#### PROBLEM DESCRIPTION:
A line-by-line copy of the material below is required.

------

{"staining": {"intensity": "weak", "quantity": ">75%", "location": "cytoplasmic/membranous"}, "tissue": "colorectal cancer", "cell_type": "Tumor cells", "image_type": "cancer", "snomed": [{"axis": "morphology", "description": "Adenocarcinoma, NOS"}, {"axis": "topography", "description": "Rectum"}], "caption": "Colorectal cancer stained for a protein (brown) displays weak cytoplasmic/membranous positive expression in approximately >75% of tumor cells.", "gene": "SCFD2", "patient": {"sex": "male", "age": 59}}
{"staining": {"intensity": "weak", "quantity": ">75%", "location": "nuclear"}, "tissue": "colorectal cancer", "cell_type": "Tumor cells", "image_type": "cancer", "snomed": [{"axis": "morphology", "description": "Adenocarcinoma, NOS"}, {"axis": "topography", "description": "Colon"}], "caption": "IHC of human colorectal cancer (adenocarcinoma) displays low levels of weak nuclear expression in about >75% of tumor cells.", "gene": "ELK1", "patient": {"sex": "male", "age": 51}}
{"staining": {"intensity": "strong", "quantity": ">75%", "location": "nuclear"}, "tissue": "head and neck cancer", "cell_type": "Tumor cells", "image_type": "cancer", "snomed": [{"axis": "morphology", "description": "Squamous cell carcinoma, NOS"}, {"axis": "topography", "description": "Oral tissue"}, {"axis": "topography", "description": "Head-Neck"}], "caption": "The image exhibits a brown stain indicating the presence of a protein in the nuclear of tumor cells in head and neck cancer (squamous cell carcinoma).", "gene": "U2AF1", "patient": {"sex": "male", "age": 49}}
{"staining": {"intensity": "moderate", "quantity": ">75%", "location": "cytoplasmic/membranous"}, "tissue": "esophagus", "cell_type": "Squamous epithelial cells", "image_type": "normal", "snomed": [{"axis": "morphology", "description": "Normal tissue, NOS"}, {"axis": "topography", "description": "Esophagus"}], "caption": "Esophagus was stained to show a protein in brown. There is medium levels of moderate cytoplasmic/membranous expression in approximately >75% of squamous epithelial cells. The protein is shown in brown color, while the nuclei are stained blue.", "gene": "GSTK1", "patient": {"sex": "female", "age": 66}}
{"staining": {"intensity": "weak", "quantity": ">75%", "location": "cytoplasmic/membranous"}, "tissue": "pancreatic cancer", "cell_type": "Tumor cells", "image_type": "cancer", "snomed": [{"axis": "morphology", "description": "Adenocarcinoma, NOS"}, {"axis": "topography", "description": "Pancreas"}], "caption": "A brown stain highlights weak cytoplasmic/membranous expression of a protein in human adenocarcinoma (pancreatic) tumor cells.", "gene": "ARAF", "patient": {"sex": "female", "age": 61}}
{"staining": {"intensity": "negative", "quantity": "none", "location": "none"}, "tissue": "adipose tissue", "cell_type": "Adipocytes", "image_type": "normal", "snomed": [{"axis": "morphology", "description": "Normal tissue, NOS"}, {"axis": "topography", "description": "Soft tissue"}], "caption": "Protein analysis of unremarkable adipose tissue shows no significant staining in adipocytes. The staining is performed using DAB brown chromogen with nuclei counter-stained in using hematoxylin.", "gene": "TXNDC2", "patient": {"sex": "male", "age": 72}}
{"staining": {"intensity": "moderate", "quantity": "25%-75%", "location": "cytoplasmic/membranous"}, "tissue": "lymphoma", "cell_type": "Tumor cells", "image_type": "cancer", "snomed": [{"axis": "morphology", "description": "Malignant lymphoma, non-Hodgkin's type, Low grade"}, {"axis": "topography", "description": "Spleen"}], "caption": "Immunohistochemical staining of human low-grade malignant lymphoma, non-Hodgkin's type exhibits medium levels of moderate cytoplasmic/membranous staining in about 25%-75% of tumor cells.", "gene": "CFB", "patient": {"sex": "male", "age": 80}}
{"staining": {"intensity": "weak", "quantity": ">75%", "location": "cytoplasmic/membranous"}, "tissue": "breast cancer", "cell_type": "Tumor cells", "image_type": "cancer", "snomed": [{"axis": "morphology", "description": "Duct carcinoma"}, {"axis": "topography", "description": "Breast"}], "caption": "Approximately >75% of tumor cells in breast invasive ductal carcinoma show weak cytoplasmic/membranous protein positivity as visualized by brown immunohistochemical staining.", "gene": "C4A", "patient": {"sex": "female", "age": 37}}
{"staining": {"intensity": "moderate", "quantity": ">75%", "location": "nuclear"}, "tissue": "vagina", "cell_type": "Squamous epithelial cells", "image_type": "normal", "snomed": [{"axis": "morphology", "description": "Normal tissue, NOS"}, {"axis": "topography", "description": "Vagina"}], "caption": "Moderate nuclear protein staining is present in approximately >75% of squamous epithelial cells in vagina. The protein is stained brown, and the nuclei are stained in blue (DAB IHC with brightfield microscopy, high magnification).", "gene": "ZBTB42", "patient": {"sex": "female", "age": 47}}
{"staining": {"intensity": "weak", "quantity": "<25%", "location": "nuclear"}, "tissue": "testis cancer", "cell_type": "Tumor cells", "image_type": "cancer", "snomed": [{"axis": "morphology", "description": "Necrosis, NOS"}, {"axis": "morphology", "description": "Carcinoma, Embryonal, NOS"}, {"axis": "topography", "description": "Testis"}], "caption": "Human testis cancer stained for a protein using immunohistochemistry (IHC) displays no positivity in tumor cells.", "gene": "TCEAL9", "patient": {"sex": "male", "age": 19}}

------

#### SOLUTION FOR THIS EXERCISE:
{"staining": {"intensity": "weak", "quantity": ">75%", "location": "cytoplasmic/membranous"}, "tissue": "colorectal cancer", "cell_type": "Tumor cells", "image_type": "cancer", "snomed": [{"axis": "morphology", "description": "Adenocarcinoma, NOS"}, {"axis": "topography", "description": "Rectum"}], "caption": "Colorectal cancer stained for a protein (brown) displays weak cytoplasmic/membranous positive expression in approximately >75% of tumor cells.", "gene": "SCFD2", "patient": {"sex": "male", "age": 59}}
{"staining": {"intensity": "weak", "quantity": ">75%", "location": "nuclear"}, "tissue": "colorectal cancer", "cell_type": "Tumor cells", "image_type": "cancer", "snomed": [{"axis": "morphology", "description": "Adenocarcinoma, NOS"}, {"axis": "topography", "description": "Colon"}], "caption": "IHC of human colorectal cancer (adenocarcinoma) displays low levels of weak nuclear expression in about >75% of tumor cells.", "gene": "ELK1", "patient": {"sex": "male", "age": 51}}
{"staining": {"intensity": "strong", "quantity": ">75%", "location": "nuclear"}, "tissue": "head and neck cancer", "cell_type": "Tumor cells", "image_type": "cancer", "snomed": [{"axis": "morphology", "description": "Squamous cell carcinoma, NOS"}, {"axis": "topography", "description": "Oral tissue"}, {"axis": "topography", "description": "Head-Neck"}], "caption": "The image exhibits a brown stain indicating the presence of a protein in the nuclear of tumor cells in head and neck cancer (squamous cell carcinoma).", "gene": "U2AF1", "patient": {"sex": "male", "age": 49}}
{"staining": {"intensity": "moderate", "quantity": ">75%", "location": "cytoplasmic/membranous"}, "tissue": "esophagus", "cell_type": "Squamous epithelial cells", "image_type": "normal", "snomed": [{"axis": "morphology", "description": "Normal tissue, NOS"}, {"axis": "topography", "description": "Esophagus"}], "caption": "Esophagus was stained to show a protein in brown. There is medium levels of moderate cytoplasmic/membranous expression in approximately >75% of squamous epithelial cells. The protein is shown in brown color, while the nuclei are stained blue.", "gene": "GSTK1", "patient": {"sex": "female", "age": 66}}
{"staining": {"intensity": "weak", "quantity": ">75%", "location": "cytoplasmic/membranous"}, "tissue": "pancreatic cancer", "cell_type": "Tumor cells", "image_type": "cancer", "snomed": [{"axis": "morphology", "description": "Adenocarcinoma, NOS"}, {"axis": "topography", "description": "Pancreas"}], "caption": "A brown stain highlights weak cytoplasmic/membranous expression of a protein in human adenocarcinoma (pancreatic) tumor cells.", "gene": "ARAF", "patient": {"sex": "female", "age": 61}}
{"staining": {"intensity": "negative", "quantity": "none", "location": "none"}, "tissue": "adipose tissue", "cell_type": "Adipocytes", "image_type": "normal", "snomed": [{"axis": "morphology", "description": "Normal tissue, NOS"}, {"axis": "topography", "description": "Soft tissue"}], "caption": "Protein analysis of unremarkable adipose tissue shows no significant staining in adipocytes. The staining is performed using DAB brown chromogen with nuclei counter-stained in using hematoxylin.", "gene": "TXNDC2", "patient": {"sex": "male", "age": 72}}
{"staining": {"intensity": "moderate", "quantity": "25%-75%", "location": "cytoplasmic/membranous"}, "tissue": "lymphoma", "cell_type": "Tumor cells", "image_type": "cancer", "snomed": [{"axis": "morphology", "description": "Malignant lymphoma, non-Hodgkin's type, Low grade"}, {"axis": "topography", "description": "Spleen"}], "caption": "Immunohistochemical staining of human low-grade malignant lymphoma, non-Hodgkin's type exhibits medium levels of moderate cytoplasmic/membranous staining in about 25%-75% of tumor cells.", "gene": "CFB", "patient": {"sex": "male", "age": 80}}
{"staining": {"intensity": "weak", "quantity": ">75%", "location": "cytoplasmic/membranous"}, "tissue": "breast cancer", "cell_type": "Tumor cells", "image_type": "cancer", "snomed": [{"axis": "morphology", "description": "Duct carcinoma"}, {"axis": "topography", "description": "Breast"}], "caption": "Approximately >75% of tumor cells in breast invasive ductal carcinoma show weak cytoplasmic/membranous protein positivity as visualized by brown immunohistochemical staining.", "gene": "C4A", "patient": {"sex": "female", "age": 37}}
{"staining": {"intensity": "moderate", "quantity": ">75%", "location": "nuclear"}, "tissue": "vagina", "cell_type": "Squamous epithelial cells", "image_type": "normal", "snomed": [{"axis": "morphology", "description": "Normal tissue, NOS"}, {"axis": "topography", "description": "Vagina"}], "caption": "Moderate nuclear protein staining is present in approximately >75% of squamous epithelial cells in vagina. The protein is stained brown, and the nuclei are stained in blue (DAB IHC with brightfield microscopy, high magnification).", "gene": "ZBTB42", "patient": {"sex": "female", "age": 47}}
{"staining": {"intensity": "weak", "quantity": "<25%", "location": "nuclear"}, "tissue": "testis cancer", "cell_type": "Tumor cells", "image_type": "cancer", "snomed": [{"axis": "morphology", "description": "Necrosis, NOS"}, {"axis": "morphology", "description": "Carcinoma, Embryonal, NOS"}, {"axis": "topography", "description": "Testis"}], "caption": "Human testis cancer stained for a protein using immunohistochemistry (IHC) displays no positivity in tumor cells.", "gene": "TCEAL9", "patient": {"sex": "male", "age": 19}}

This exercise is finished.